Ein wichtiges Motiv war die Brille. Wenn jemand durch eine rosa Brille schaut, so meint das: er möchte nur das sehen, was er sehen will. Die Menschen handeln oft nach diesem Prinzip. In der Brille sehen wir Motive, die durch Strand, Meer und Palmen das schöne Idyll beschreiben. Dieses Panorama wünscht sich jeder einmal zu bereisen oder zu bewohnen. Was aber die Umweltverschmutzung im eigenen kleinen Kosmos auch dort bewirkt, wollen die meisten nicht sehen. Oberhalb der Brille ist als Stirn oder Haaransatz die Realität in Form einer erdrückenden Großstadt dargestellt. Motive aus Düsseldorf wurden integriert, um die Entwicklung auch lokal anzuzeigen. Ein Appell ist auch hier! Die Nase ist eine Tomate, in der eine "Gen-Spritze" steckt, die auf die zunehmende Gefahr von Genmanipulation und Cloning hinweist. Die Fläche unterhalb der Brille ist eine "Endzeit-Wüstenlandschaft" mit Erdmännchen, letzte überlebende, die in dieser Öde keine Zukunft mehr haben. Unterhalb der Wüste ist das Meer, in dessen Wellen Häuser und Müll der Menschen untergehen. Die Banane als Mund ist eine Anspielung auf die dritte Welt und den Bezug der westlichen Industriegesellschaft zu ihr, beherbergt Menschen, die als stetig wachsende Population der Erde, als Leittragende der dritten Welt wie als Flüchtlinge zu sehen sind. "Zu sehen" meint: Der Betrachter soll in seiner Interpretation des Bildes nicht eingeengt werden durch die von uns vorgegebene Auslegung der Motive. Es ist Intention, das Bild so auszulegen, wie der Betrachter sich darin wiederfindet und es versteht.

Es mag auffallen, dass die Motivwahl den Anschein von Erdrückung und Furcht hat. Dies war in der Gruppe die einstimmige Resonanz auf das Thema.
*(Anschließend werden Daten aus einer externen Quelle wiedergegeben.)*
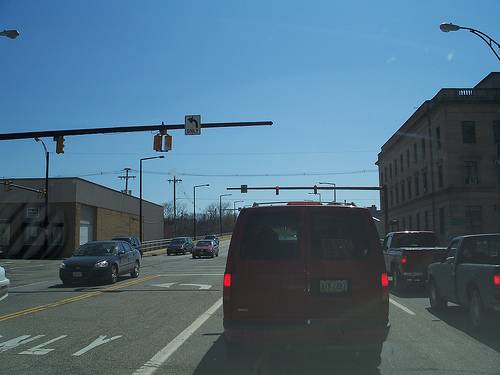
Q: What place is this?
A: It is a street.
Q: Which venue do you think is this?
A: This is a street.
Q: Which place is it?
A: It is a street.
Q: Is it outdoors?
A: Yes, it is outdoors.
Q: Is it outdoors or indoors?
A: It is outdoors.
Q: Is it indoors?
A: No, it is outdoors.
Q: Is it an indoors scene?
A: No, it is outdoors.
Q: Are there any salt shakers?
A: No, there are no salt shakers.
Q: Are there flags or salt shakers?
A: No, there are no salt shakers or flags.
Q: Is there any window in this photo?
A: Yes, there are windows.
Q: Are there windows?
A: Yes, there are windows.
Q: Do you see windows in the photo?
A: Yes, there are windows.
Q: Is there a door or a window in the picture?
A: Yes, there are windows.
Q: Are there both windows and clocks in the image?
A: No, there are windows but no clocks.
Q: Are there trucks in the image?
A: Yes, there is a truck.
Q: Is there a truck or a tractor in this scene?
A: Yes, there is a truck.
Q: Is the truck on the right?
A: Yes, the truck is on the right of the image.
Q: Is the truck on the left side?
A: No, the truck is on the right of the image.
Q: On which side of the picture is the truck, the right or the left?
A: The truck is on the right of the image.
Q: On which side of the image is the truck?
A: The truck is on the right of the image.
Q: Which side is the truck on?
A: The truck is on the right of the image.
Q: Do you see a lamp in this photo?
A: Yes, there is a lamp.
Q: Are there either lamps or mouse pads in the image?
A: Yes, there is a lamp.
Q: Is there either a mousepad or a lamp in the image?
A: Yes, there is a lamp.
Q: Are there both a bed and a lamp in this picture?
A: No, there is a lamp but no beds.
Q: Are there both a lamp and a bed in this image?
A: No, there is a lamp but no beds.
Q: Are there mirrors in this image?
A: No, there are no mirrors.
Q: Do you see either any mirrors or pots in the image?
A: No, there are no mirrors or pots.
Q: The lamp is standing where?
A: The lamp is standing on the sidewalk.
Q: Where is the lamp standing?
A: The lamp is standing on the sidewalk.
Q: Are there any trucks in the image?
A: Yes, there is a truck.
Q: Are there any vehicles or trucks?
A: Yes, there is a truck.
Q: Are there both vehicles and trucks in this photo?
A: Yes, there are both a truck and a vehicle.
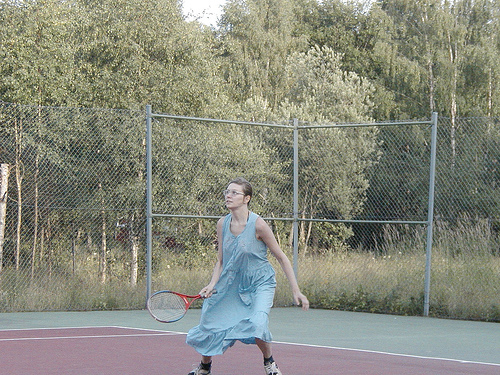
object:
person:
[187, 178, 309, 374]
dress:
[184, 209, 280, 357]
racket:
[146, 288, 215, 325]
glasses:
[220, 189, 253, 199]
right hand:
[198, 281, 215, 301]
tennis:
[0, 303, 499, 375]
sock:
[264, 354, 277, 363]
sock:
[199, 362, 215, 370]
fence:
[0, 115, 499, 322]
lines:
[0, 332, 187, 341]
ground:
[0, 305, 499, 375]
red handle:
[178, 293, 202, 308]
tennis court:
[0, 304, 498, 374]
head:
[222, 177, 258, 208]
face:
[221, 184, 243, 207]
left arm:
[255, 217, 302, 292]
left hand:
[290, 288, 310, 310]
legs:
[255, 340, 274, 367]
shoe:
[264, 362, 285, 374]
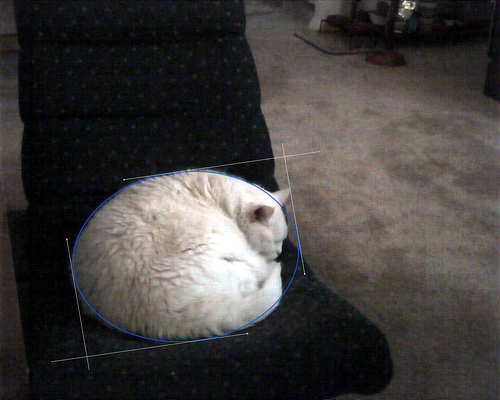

Wir wollten kein "Schöngerede". Die Wahrheit über die Zukunft sah für uns so aus, gesetzt den Fall, es ändert sich nichts. Martin Mainz? Wandbilder sind Stadtkultur. Sie laden ein, miteinander zu reden, konstruktiv zu streiten. Sie zeigen etwas über die Nutzer der Gebäude. Was lernen Schülerlnnen bei der Herstellung eines Wandbildes? Sie müssen ihre Vorstellungen überzeugend vertreten. Kooperieren. Bis zum Ende durchhalten... "Das Malen an der Wand war für meine Entwicklung wichtig" stellte ein Schüler der Wandmalgruppe fest. Wandmalen ein Prozess der Selbstfindung? Stärkung des Selbstbewusstseins ist sicher ein erklärtes Ziel der Schule.